What is worse for Brazil nut collectors is that once the trees have been destroyed, there is little chance of getting them back.

Attempts to replace them have been largely unsuccessful. Saplings will not grow in shade and take up to 15 years to begin producing nuts.

“Brazil nut trees do not have an easy natural regeneration,” said Hans Muller, who works at Belem’s Embrapa Institute, specialising in agricultural research in the Amazon.

“When you destroy one, it’s a real loss.

“Unfortunately, when they have talked about sanctuaries – places where you can’t touch any plants at all – well, they don’t exist.”

Incentives

However, at the end of 2006, the governor of the large state of Para announced a protected reserve of 16.4 million hectares of forest, with the aim of creating a huge conservation corridor through northern Amazon.

 

Amapa is home to the largest rainforest reserve in the world

And in the state over Para’s northern border, Amapa, small communities are taking to the challenge of using the Brazil nut to generate income from the rainforest without destroying it.

“We had this idea, we’ve a vast resource of Brazil nuts and we needed to create organisations in the region in order to strengthen local production,” said Ajama da Silva Mendes, from the Amapa state department of industry, commerce and minerals.

“So the government gave some incentives to create co-ops, together with the communities.

“Now we can see the promise of bigger production and better living conditions for rural workers.”

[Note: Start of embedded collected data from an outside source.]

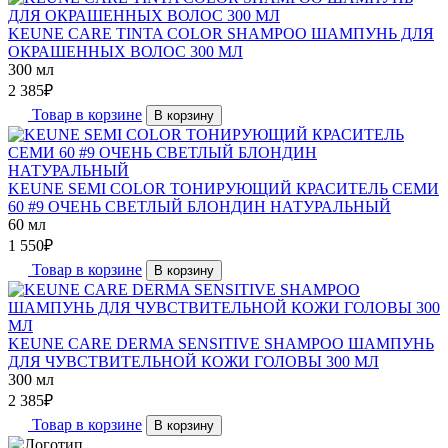
KEUNE CARE TINTA COLOR SHAMPOO ШАМПУНЬ ДЛЯ
ОКРАШЕННЫХ ВОЛОС 300 МЛ
300 мл
2 385
₽
Товар в корзине
В корзину
KEUNE SEMI COLOR ТОНИРУЮЩИЙ КРАСИТЕЛЬ СЕМИ
60 #9 ОЧЕНЬ СВЕТЛЫЙ БЛОНДИН НАТУРАЛЬНЫЙ
60 мл
1 550
₽
Товар в корзине
В корзину
KEUNE CARE DERMA SENSITIVE SHAMPOO ШАМПУНЬ
ДЛЯ ЧУВСТВИТЕЛЬНОЙ КОЖИ ГОЛОВЫ 300 МЛ
300 мл
2 385
₽
Товар в корзине
В корзину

Brazil nut gatherers and their families are now able to maintain a decent livelihood.

And small-scale factories have been set up producing Brazil nut biscuits and oil, broadening the range of products available for export, meaning there is a better way for people to get a fair price for their valuable resource.

But there are further problems. Subsidised production in Bolivia is challenging Brazil’s dominance in the market.

And when, in 2004, the European Union found that Brazil nuts with shells on had traces of aflatoxins, which can cause liver cancer, strong regulations were put in place regarding the nuts.

While the American limit on aflatoxin levels in Brazil nuts is 15 parts per billion, the European limit is just four parts per billion. This has hit Brazil nut exporters hard.

“In case the product doesn’t meet the EU’s laws, all the costs which have arisen have to be paid by the exporter,” said Benedito Mutra Emfilio, chair of Association of Brazil Nut Exporters. “This is impossible.”